Or, phrased a different way - would these guys be likely to holler appreciation to other guys? ("Whoa, dude, great pecs! Keep up the great workout!") Probably not. And if you accept that they wouldn't be likely to do that to other guys - have you considered why that might be?
Yea, i really think the people who are going "well it's not ALL bad, so you should calm down" or whatever should really reflect on what they're doing, and who they're defending here and why.
(I have talked about my own experience with catcalls and my sense that they are in and of themselves hostile acts nearly eight months ago.)
I'd also like to reiterate the fact that after years (decades) of being on the receiving end of such harassment, you do indeed start to develop a "feel" for various types of harassers as well as awful internal flow charts that help you quickly sort through your options in real time. Individual instances of harassment often involve intense psychological calculus, as you try to gain your composure to a degree that will allow you to meaningfully assess possible triggers and map out your escape route. It's obviously much more pressing when you're alone, but you still start planning automatically even if you're in a crowd.

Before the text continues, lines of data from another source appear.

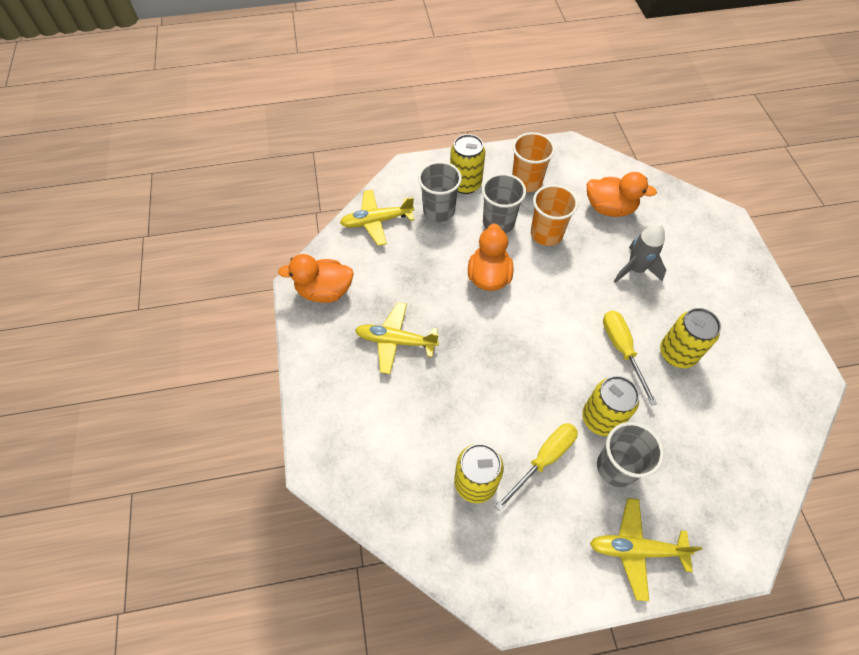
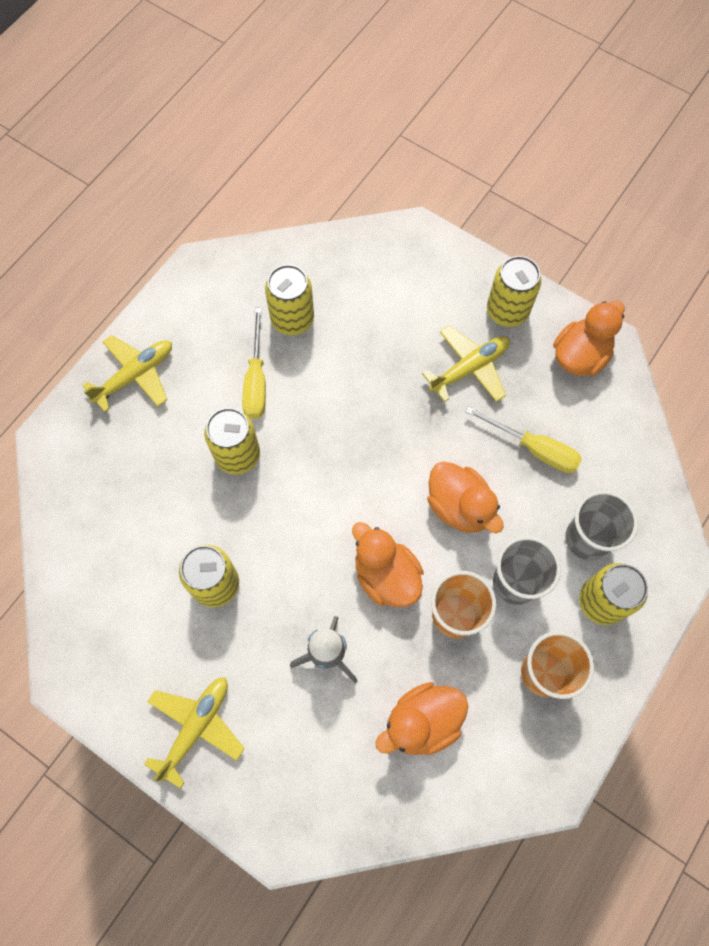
camera: 135 degrees right, 10 degrees up
yellow plane [340,190,414,246] -> yellow plane moved to [144,677,245,789]
grey cup [597,422,664,487] -> none
yellow screwdriver [603,311,657,406] -> yellow screwdriver moved to [465,406,582,473]
none -> orange duck [352,522,424,607]
none -> yellow can [487,256,541,327]

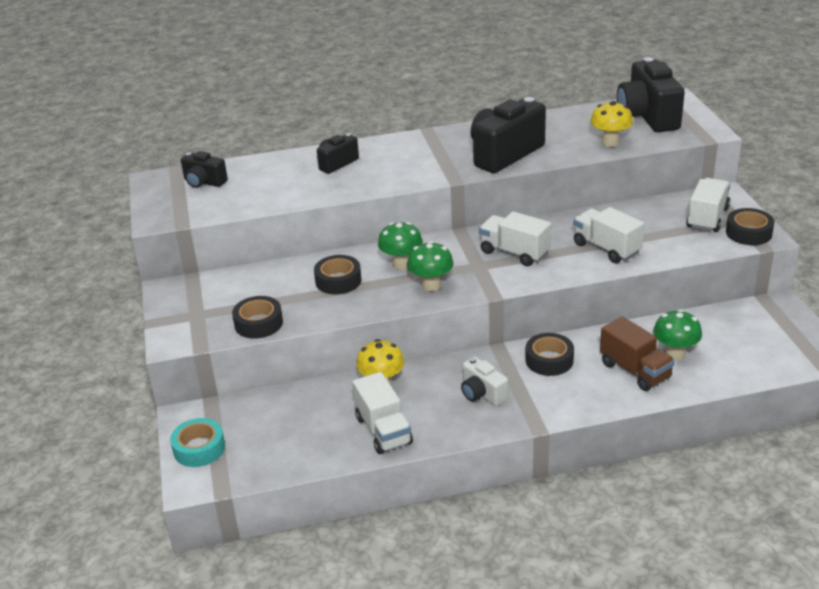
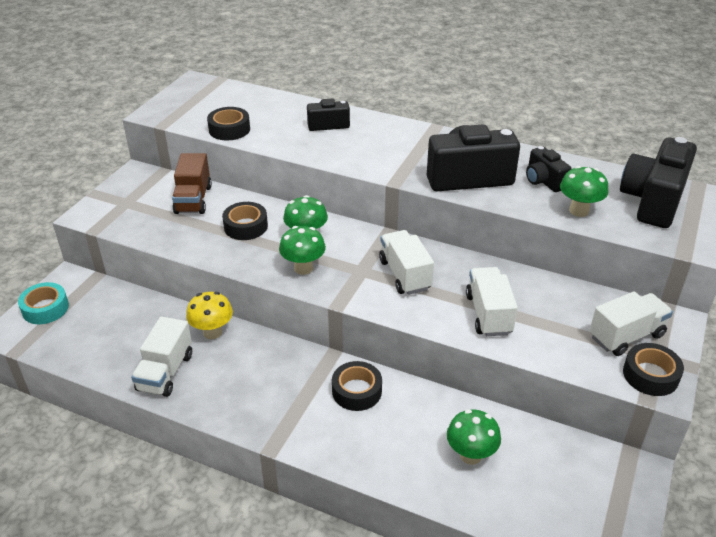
camera: 35 degrees right, 5 degrees up
black camera [181,151,228,188] -> black camera moved to [526,146,571,192]
black tape [232,296,283,339] -> black tape moved to [207,107,250,140]
white camera [461,356,508,406] -> none
yellow mushroom [590,101,633,147] -> green mushroom [560,166,608,217]
brown truck [600,316,675,391] -> brown truck moved to [172,153,212,214]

I really can't overstate how insidious and poisonous it is to know, in your deepest heart of hearts, that you could well be assaulted, raped, or even killed if the person who is harassing you decides to try to follow or isolate you, and that you will be blamed for whatever might happen no matter what you do. The myth of the "appropriate response" is an incredibly damaging one.
Because it doesn't have the edge of aggression or menace to it that street harassment does. It's not about making me feel unwelcome, it's not a power play, and it's not about trying to assert dominance -- it's an actual friendly interaction.